À Bamako, après le choc vient le temps des questions. Le 17 septembre, l'école de gendarmerie de Faladié puis la base 101 de l'aéroport, deux sites stratégiques de la capitale malienne, se sont retrouvés sous les feux des jihadistes du Groupe de soutien à l'islam et aux musulmans (Jnim ou GSIM), affilié à Al-Qaïda, dans une double attaque sans précédent.

"La situation est sous contrôle. Les terroristes infiltrés ont été neutralisés", assurait pourtant le général malien Oumar Diarra, chef d'état-major des armées, après la première attaque survenue aux aurores. Quelques heures plus tard, des vidéos filmées par les jihadistes les montraient en train de tirer dans un hall déserté de l'aéroport et d'incendier le réacteur d'un appareil qui semblait appartenir à la flotte officielle. D'autres images montraient d'épaisses fumées s'élevant du hangar présidentiel. Les deux attaques ont fait, selon les premières estimations de sources sécuritaires, au moins 70 morts et plus de 200 blessés.


Une défaite cuisante pour le président de transition malien Assimi Goïta, qui célébrait deux jours avant les "victoires importantes" qui ont "affaibli les groupes armés terroristes" depuis la création de l'Alliance des États du Sahel (AES). Ce pacte de défense mutuelle a été conclu entre le Mali, le Niger et le Burkina Faso le 16 septembre 2023, pour rétablir la paix dans les trois pays en proie à la violence jihadiste.


Fragilité sécuritaire

"Nous continuons de lutter sans relâche contre toutes les formes de terrorisme, pour défendre l'intégrité de nos territoires et notre souveraineté" déclarait, confiant, Assimi Goïta, président en exercice de l'AES, à l'occasion du premier anniversaire de cette alliance. Il a ensuite annoncé la création d'un passeport biométrique et d'une chaîne d'information commune.

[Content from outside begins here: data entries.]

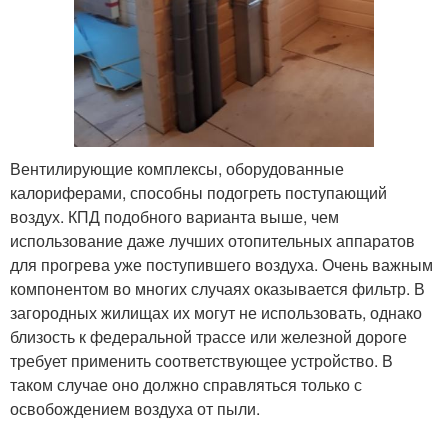
Вентилирующие комплексы, оборудованные
калориферами, способны подогреть поступающий
воздух. КПД подобного варианта выше, чем
использование даже лучших отопительных аппаратов
для прогрева уже поступившего воздуха. Очень важным
компонентом во многих случаях оказывается фильтр. В
загородных жилищах их могут не использовать, однако
близость к федеральной трассе или железной дороге
требует применить соответствующее устройство. В
таком случае оно должно справляться только с
освобождением воздуха от пыли.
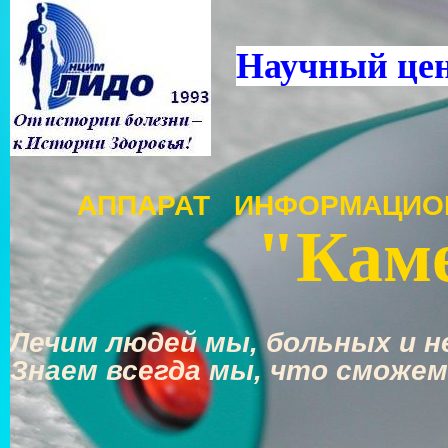
Научный це
АППАРАТ ИНФОРМАЦИО
"Каме
Лечим людей мы, больных и не
Знаем всегда мы, что сможем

"La réalité a vite rattrapé le discours", analyse Amara Mohamed, sociologue malien, pour qui "une fragilité de l'appareil sécuritaire" a empêché les agences de renseignements d'anticiper les évènements de Bamako. Le jour même, alors que les coups de feu retentissaient dans la ville, Assimi Goïta était en pleine réunion avec une délégation de la confédération des États du Sahel pour discuter défense, mais aussi diplomatie et développement.

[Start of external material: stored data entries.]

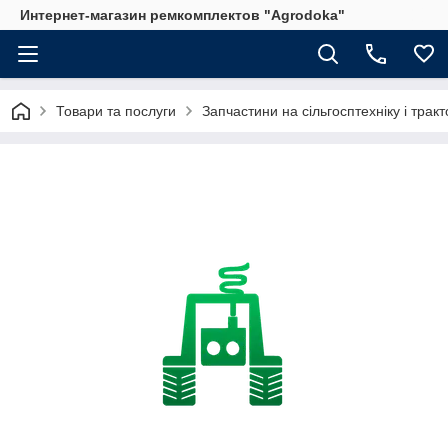
Интернет-магазин ремкомплектов "Agrodoka"
Товари та послуги
Запчастини на сільгосптехніку і трак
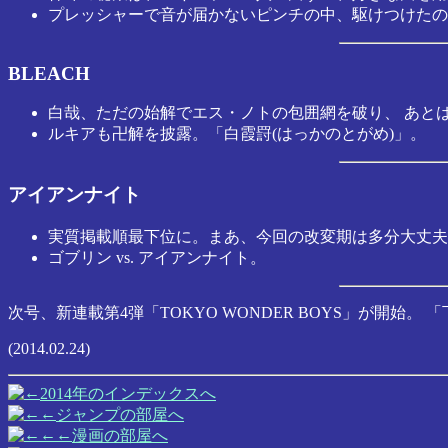
プレッシャーで音が届かないピンチの中、駆けつけたの
BLEACH
白哉、ただの始解でエス・ノトの包囲網を破り、 あと
ルキアも卍解を披露。「白霞罸(はっかのとがめ)」。
アイアンナイト
実質掲載順最下位に。まあ、今回の改変期は多分大丈夫
ゴブリン vs. アイアンナイト。
次号、新連載第4弾「TOKYO WONDER BOYS」が開
(2014.02.24)
2014年のインデックスへ
ジャンプの部屋へ
漫画の部屋へ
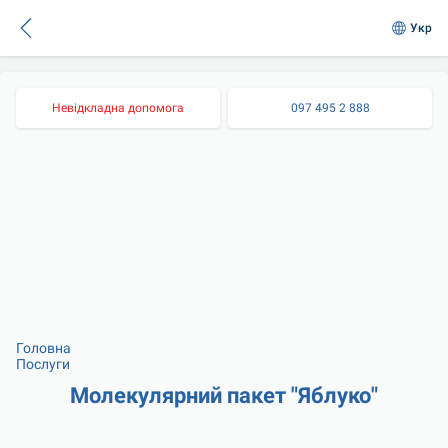
Укр
Невідкладна допомога
097 495 2 888
Головна
Послуги
Молекулярний пакет "Яблуко"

Créée à la suite du coup d'État au Niger, le 26 juillet 2023, alors que la Communauté économique des États d'Afrique de l'Ouest (Cédéao) menaçait d'intervenir militairement à Niamey, l'Alliance des États du Sahel avait d'abord une visée purement sécuritaire, avant de devenir, en juillet dernier, une confédération. D'après les textes de base, les trois pays s'engagent sur un partage d'informations, de renseignement, de coopération et de défense mutuelle.


L'effet de surprise des groupes jihadistes
"L'AES est surtout concentrée sur la protection des bases militaires, plutôt que sur une surveillance accrue des groupes terroristes, pour qui c'est une aubaine", reprend Amara Mohamed. "Il est donc facile pour les jihadistes de s'installer dans la zone des trois frontières [située au Sahel entre le Mali, le Burkina Faso et le Niger, NDLR] ou de descendre à Bamako."

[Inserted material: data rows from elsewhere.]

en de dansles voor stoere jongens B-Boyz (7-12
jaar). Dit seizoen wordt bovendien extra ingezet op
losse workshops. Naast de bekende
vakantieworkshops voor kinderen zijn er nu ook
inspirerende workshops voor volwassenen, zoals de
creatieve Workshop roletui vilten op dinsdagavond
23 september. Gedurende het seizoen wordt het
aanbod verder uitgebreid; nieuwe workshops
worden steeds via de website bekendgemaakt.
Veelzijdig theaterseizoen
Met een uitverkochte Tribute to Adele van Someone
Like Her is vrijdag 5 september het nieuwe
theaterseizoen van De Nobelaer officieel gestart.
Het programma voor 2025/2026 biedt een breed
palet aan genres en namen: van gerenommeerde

D'après l'ONG Acled (Armed conflict location and event data), qui collecte des données sur les conflits armés, le nombre de civils tués n'a cessé d'augmenter dans les trois pays, faisant plus de 10 000 morts en 2023. Un chiffre qui a triplé depuis 2020. Au Mali, 14 % de la population est désormais exposée au conflit. Vendredi 20 septembre, après avoir subi deux attaques en deux jours au nord-ouest et sud-est du pays, le gouvernement du Niger a annoncé des "des mesures exceptionnelles" de sécurité.


Au Burkina Faso, dans la boucle du Mouhoun particulièrement (nord-ouest), le nombre "d'événements politiques violents" devrait connaître une hausse de 50 % au cours du deuxième semestre 2024, selon les prévisions réalisées par Acled. Le 24 août, plus de 200 civils ont été tués dans l'attaque de Barsalogho, dans le centre-nord du pays. "L'attaque de Barsalogho, comme celle de Bamako [au Mali], relève de l'imprévisible", analyse Amara Mohamed. "Avec un tel effet de surprise, les groupes jihadistes auront toujours un pas d'avance sur les armées de l'AES", explique le sociologue.


Guerre de communication
Pourtant la communication officielle de l'AES n'en démord pas : selon elle, depuis la création d'une force conjointe des États de l'AES début mars, les victoires s'enchaînent dans la région .

"Fin juillet, la Force conjointe de l'AES met pied sur Tin Zaouatine [dans le nord du Mali]. Ainsi, le dernier réduit de la coalition terroriste tombe après Kidal", a-t-on pu entendre alors à la télévision nationale burkinabè. De l'autre côté du front, les membres du Cadre stratégique pour la défense du peuple de l'Azawad (CSP-DPA), groupe indépendantiste à majorité touareg, ont pourtant assuré de leur victoire sur l'armée malienne et ses supplétifs russes.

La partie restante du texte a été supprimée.